I am just wondering, whether I can use any kind of wildcard in the ExtractMetadata code in ExtractData activity.
E.g.: I would like to search for div tag the class of which starts with ‘active’:


1 Like

I’m looking for the same answer…so far it doesn’t seem to be working. I have a table with rows that have alternating classes for highlighting and I’d love to wild card that out while still being able to select the existing class.

Has anyone received an answer on this? Im dealing with a very similar situation. I tried wildcards inside my xml with no luck. I have a web page that i need to scrape that changes classes very often. It would be nice if i could just use wild cards instead of having to update my xaml file ever other week.

Is there any solution on this?? even i am facing the same issue. @loginerror

Unfortunately there is no support for wildcards in the XML code of the data scraping activity. Not yet, at least, we’ll look into it :slight_smile:


Is there any update on this? The webpage I’m scraping has an XML value that also changes every day or two, so I’m looking for a solution that will work reliably without changing it constantly.

And if there isn’t a way to do wildcards, I know that variables are supported.
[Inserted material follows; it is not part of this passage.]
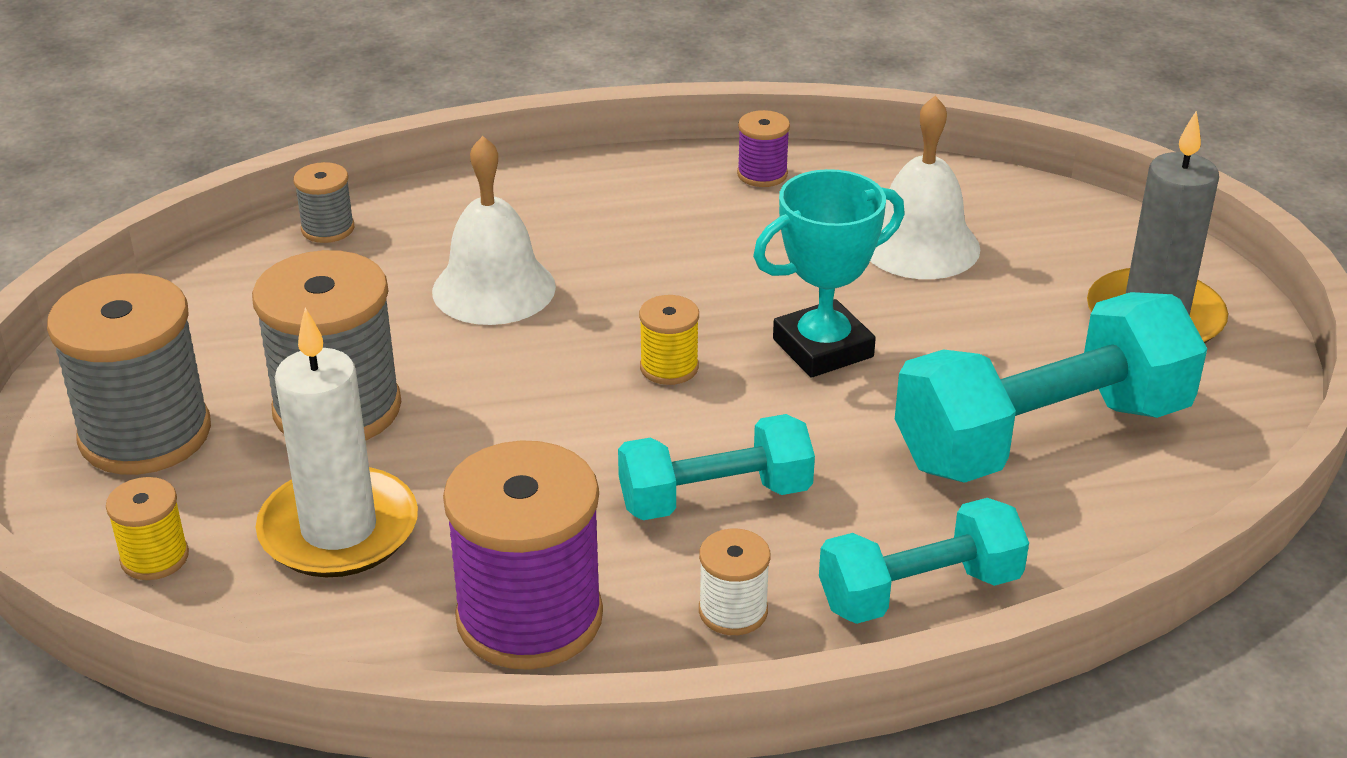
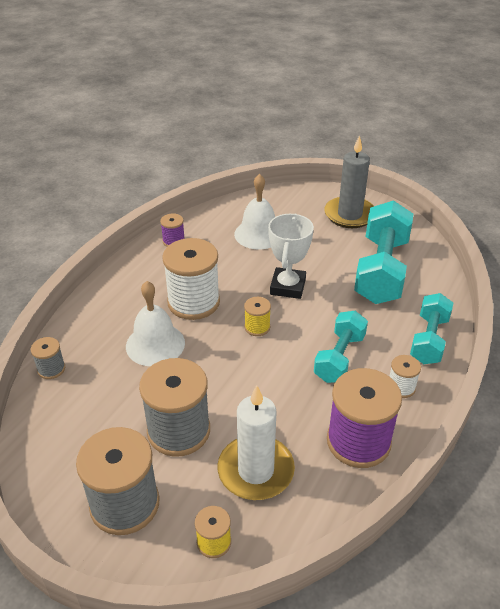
camera: 50 degrees left, 5 degrees up
turquoise trophy [753,169,905,378] -> white trophy [268,214,314,299]
none -> white spool [162,238,220,320]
So do you know if there is a way I can extract this boxed string from my screenshot? I looked around in UiExplorer and didn’t see anything that could produce that string.

Hi @bencod

It is possible to assign the value of the ExtractMetadata field as a string variable:

You could then ‘prepare’ your variable before the ExtractData activity happens by appending concatenating your string. See below how I included the yourVariableName in the string:

"<extract><column name='" + yourVariableName + "' attr='text' exact='1'><webctrl class='normalsection todaynavigation' tag='div' idx='1' /><webctrl class='full-width' tag='div' idx='1' /><webctrl class='sectioncontent' tag='div' idx='1' /><webctrl class='stripenav' tag='div' idx='1' /><webctrl tag='ul' idx='1' /><webctrl tag='li' /><webctrl tag='a' idx='1' /></column></extract>"